Voix sépulcrale, élocution hachée, expression indéchiffrable sauf sourires vers la droite où l’attire, hors champ, quelque présence rassurante, et une soudaine illumination du visage quand il entend ce nom, qui justifie pour lui tous les sacrifices et le sacrifice de tous, du gendre plus que dauphin mais pas moins que roi : le président. Des sons bourdonnent, désarticulés, une bouillie parfois inaudible où l’on distingue par habitude les ritournelles tant de fois entendues : le président. « Qu’ils revoient mon passé et qu’ils restent avec moi si ce passé leur plaît, sinon, c’est moi qui partirai » : le président du passé amer. « Ne détruisez pas le pays » : le président du pays exsangue à l’adresse de la révolution. « S’ils estiment qu’il n’y a pas de personne intègre avec qui dialoguer dans cet État, qu’ils émigrent » : le président et une certaine idée de l’opposition (et de la diaspora). « Ses propos ont été mal interprétés » : le président et les mauvais mots. Fin d’une interview pour rien. Fureur de la rue. Nervosité de l’armée et des forces de l’ordre. Un mort.

Pendant ce temps, le soleil qui se couche sur le palais de Baabda se lève sur les fumées d’un nouveau monde. Tandis que certains pôles du pouvoir, figures qui occupent le paysage depuis si longtemps qu’elles font partie des meubles, essayent encore avec un certain succès d’attiser les susceptibilités claniques, le Liban s’unit sous une rafale d’idées neuves. Décillés par leur appauvrissement galopant face à l’enrichissement scandaleux de la classe politique, ou poussés à l’émigration par manque d’opportunités, les Libanais prennent conscience que durant toutes ces années où leur pays n’a rien produit, c’était eux, le produit. Eux la marchandise électorale, le numéraire qu’on achète et revend, eux la bête que l’on vampirise et que l’on tanne, eux les fiers dont on courbe l’échine et qui quémandent comme autant de privilèges leurs droits élémentaires à l’éducation, à la santé, au logement ou à la retraite pourvu qu’ils baisent la bonne main (tout en la maudissant, selon l’adage). Baiser des mains et les maudire, rentrer chez soi et ne jamais voir l’horizon, rêver de salaires qui tiennent jusqu’à la fin du mois, rêver étroit par habitude, la vie écartelée entre un passé dans un pays détruit, un présent dans un pays souillé, et un futur accaparé par les mêmes dont on n’a jamais connu que destruction, pollution et défigurations.

Dix-huit heures.

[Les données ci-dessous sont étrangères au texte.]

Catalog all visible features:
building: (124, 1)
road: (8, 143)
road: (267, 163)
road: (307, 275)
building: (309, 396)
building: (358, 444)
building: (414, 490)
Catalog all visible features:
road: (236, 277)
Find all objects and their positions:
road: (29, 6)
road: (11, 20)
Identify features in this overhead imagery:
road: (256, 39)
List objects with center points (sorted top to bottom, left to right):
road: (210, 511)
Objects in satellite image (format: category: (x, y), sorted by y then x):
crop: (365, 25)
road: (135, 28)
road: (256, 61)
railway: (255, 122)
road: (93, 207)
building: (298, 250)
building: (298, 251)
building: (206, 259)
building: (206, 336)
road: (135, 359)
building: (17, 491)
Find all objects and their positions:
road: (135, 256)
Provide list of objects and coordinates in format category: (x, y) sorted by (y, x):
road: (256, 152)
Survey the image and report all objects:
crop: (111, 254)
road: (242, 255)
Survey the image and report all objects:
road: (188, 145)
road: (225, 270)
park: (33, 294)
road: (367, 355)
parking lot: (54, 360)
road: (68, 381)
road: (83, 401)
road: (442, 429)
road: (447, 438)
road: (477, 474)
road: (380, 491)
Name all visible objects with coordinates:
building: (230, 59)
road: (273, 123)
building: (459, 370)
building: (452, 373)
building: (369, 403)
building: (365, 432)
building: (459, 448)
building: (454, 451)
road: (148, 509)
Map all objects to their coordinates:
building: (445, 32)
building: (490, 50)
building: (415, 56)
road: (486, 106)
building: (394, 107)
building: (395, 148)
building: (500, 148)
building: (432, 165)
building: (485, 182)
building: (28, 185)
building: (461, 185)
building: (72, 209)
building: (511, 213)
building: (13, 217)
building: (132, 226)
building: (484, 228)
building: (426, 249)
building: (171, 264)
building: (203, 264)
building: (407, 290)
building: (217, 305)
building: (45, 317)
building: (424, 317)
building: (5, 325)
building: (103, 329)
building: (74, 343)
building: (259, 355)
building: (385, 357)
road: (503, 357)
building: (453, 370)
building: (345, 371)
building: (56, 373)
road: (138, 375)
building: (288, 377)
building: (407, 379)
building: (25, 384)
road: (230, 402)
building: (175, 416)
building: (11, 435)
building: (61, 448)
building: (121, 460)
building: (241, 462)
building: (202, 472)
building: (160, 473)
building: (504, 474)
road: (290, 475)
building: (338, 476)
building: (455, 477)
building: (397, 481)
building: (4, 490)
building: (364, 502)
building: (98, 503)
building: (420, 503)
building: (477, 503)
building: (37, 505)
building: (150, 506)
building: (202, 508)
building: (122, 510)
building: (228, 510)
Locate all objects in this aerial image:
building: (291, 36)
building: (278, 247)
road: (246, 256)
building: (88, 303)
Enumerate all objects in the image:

La foule, les feux, les fumigènes, les cris, on scande, on rit, on s’embrasse, on se bouscule, se congratule. Il y a des bourgeois aisés, des Gavroche, des mendiants, des étudiants, des parents, des grands-parents, des fauteuils roulants, des écoliers, des femmes, des hommes, des agriculteurs, des musiciens, des avocats, des chauffeurs de taxi, des économistes, des médecins, des accents de partout. Il y a à manger pour tous et des yeux qui brillent et un formidable courant d’amour. Tant d’années de silence et de résignation, et puis cette foudre, cet irrépressible orage. Il y a de l’euphorie. Vingt heures. Une rumeur monte dans l’obscurité. Percussions obsédantes, d’abord timides et puis de plus en plus amples, furieuses, impérieuses. Des ombres à toutes les fenêtres, des femmes et des enfants, des casseroles et des spatules. Une minute, deux minutes. On s’arrête. Mais une casserole au loin vous rappelle : reviens, parle-moi encore, encore notre colère à l’unisson, redouble, renverse, encore taper, chasser les sauterelles, débusquer les démons… On rentre, on regarde sa casserole. On n’en revient pas de ce qui vient de se passer. Il y a une passation de témoin d’une génération à l’autre. Ces enfants d’après-guerre, couvés, bénis, venus au monde avec la promesse du plus jamais ça, venus avec une mémoire neuve, ignorants de l’histoire escamotée des livres d’histoire, nous interrogent et nous jugent. Non, nous ne leur égrènerons pas nos repères élimés, droits des chrétiens et des musulmans, politique des axes et des grandes puissances, partage confessionnel et tribal du patrimoine, des biens et de l’espace publics, des opportunités et des droits. À notre génération qui a tout tenté et renoncé à tout par lassitude, ils réclament à leur tour tout et son contraire, le possible et l’impossible, le raisonnable et le déraisonnable. Leurs rêves éveillent nos rêves et nous restituent les années où nous n’avons pas vécu. Non, il n’y aura pas de guerre civile, et ce n’est pas ce qu’il reste de ce désastreux mandat, ni les provocations occultes et criminelles, qui nous épargneront ce fléau. Mais seulement une promesse à tenir.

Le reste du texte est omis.